Weischedel, Wilhelm, Die philosophische Hintertreppe. Die großen Philosophen in Alltag und Denken. Lambert Schneider, Darmstadt 2017. 363 S. Angezeigt von Gerhard Köbler.
Die Philosophie ist die gedankliche Beschäftigung des Menschen mit seinem Sein als solchem. Als rationale Bemühung um Orientierung durch Theorie wird sie zuerst im griechischen Altertum (Thales, Anaximander, Anaximenes, Pythagoras, Heraklit, Parmenides, Melissos, Zenon, Empedokles, Anaxagoras, Sokrates, Plato, Aristoteles) sichtbar. Seit der Neuzeit verselbständigen sich aus der Philosophie zusätzlich besondere Fachwissenschaften, doch bleibt die Philosophie als Seinserklärung von allgemeiner Bedeutung, ohne dabei jedermann jederzeit und überall vollkommen zu erreichen und zu verändern.

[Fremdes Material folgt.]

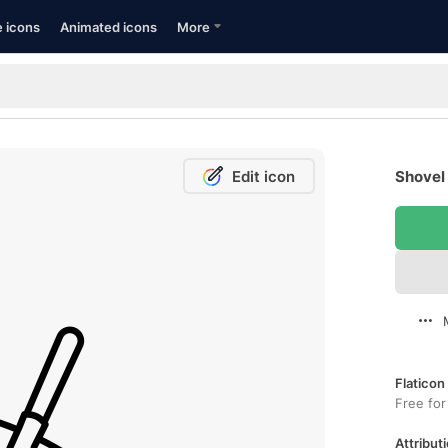
e icons
Animated icons
More
Edit icon
Shovel 
Flaticon
Free for
Attributi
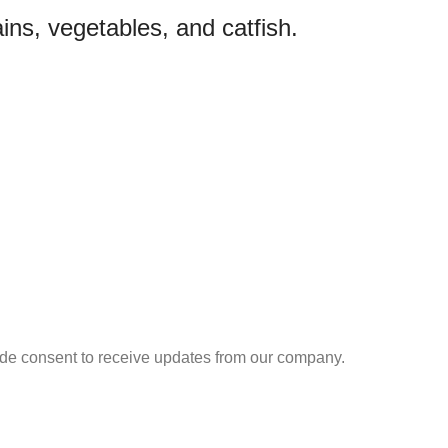
ins, vegetables, and catfish.
ide consent to receive updates from our company.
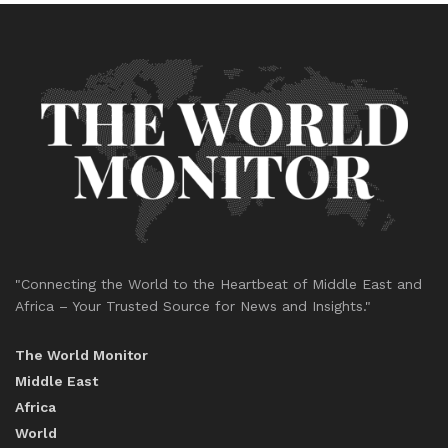
"Connecting the World to the Heartbeat of Middle East and
Africa – Your Trusted Source for News and Insights."
The World Monitor
Middle East
Africa
World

Der in Frankfurt am Main 1905 in einer pietistischen Pfarrersfamilie geborene und in Berlin 1975 verstorbene Verfasser wurde nach dem Studium der evangelischen Theologie, Philosophie und Geschichte in Marburg (Paul Tillich, Rudolf Bultmann) 1932 in Freiburg in Breisgau bei Martin Heidegger mit einer Dissertation („Versuch“) über das Wesen der Verantwortung promoviert. Zwar wurde er 1936 in Tübingen mit einer Schrift über Fichte (Der Aufbruch der Freiheit zur Gemeinschaft) habilitiert, doch musste er wegen seiner Distanz zu dem Nationalsozialismus fachfremd arbeiten. 1946 wurde er außerordentlicher Professor in Tübingen und 1953 ordentlicher Professor an der Freien Universität Berlin, wo er 1970 emeritiert wurde,
Das vorliegende, 1966 erstmals veröffentlichte Werk gliedert sich in insgesamt 34 Abschnitte. In ihnen werden nach einem Prolog über die zwei Aufgänge zur Philosophie in chronologischer Folge Thales, Parmenides, Heraklit, Sokrates, Platon, Aristoteles, Epikur, Zenon, Plotin, Augustinus, Thomas von Aquin, Eckhart, Nikolaus, Descartes, Pascal, Spinoza, Leibniz, Voltaire, Rousseau, Hume, Kant, Fichte, Schelling, Hegel, Schopenhauer, Kierkegaard, Feuerbach, Marx, Nietzsche, Jaspers, Russell und Wittgenstein unter jeweils charakteristischem Blickwinkel betrachtet. Insgesamt will der Verfasser mit seinen unterhaltsamen und verständlichen Ausführungen zum selben Ziel, nämlich zu den (klugen, das Leben verstehenden) Leuten, die oben wohnen, kommen wie über die wissenschaftliche Philosophie, was ihm mit mehr als 40 Auflagen bei einem beachtlichen Kreis von Lesern selbst ohne ein Register auch in beeindruckender Weise gelingt.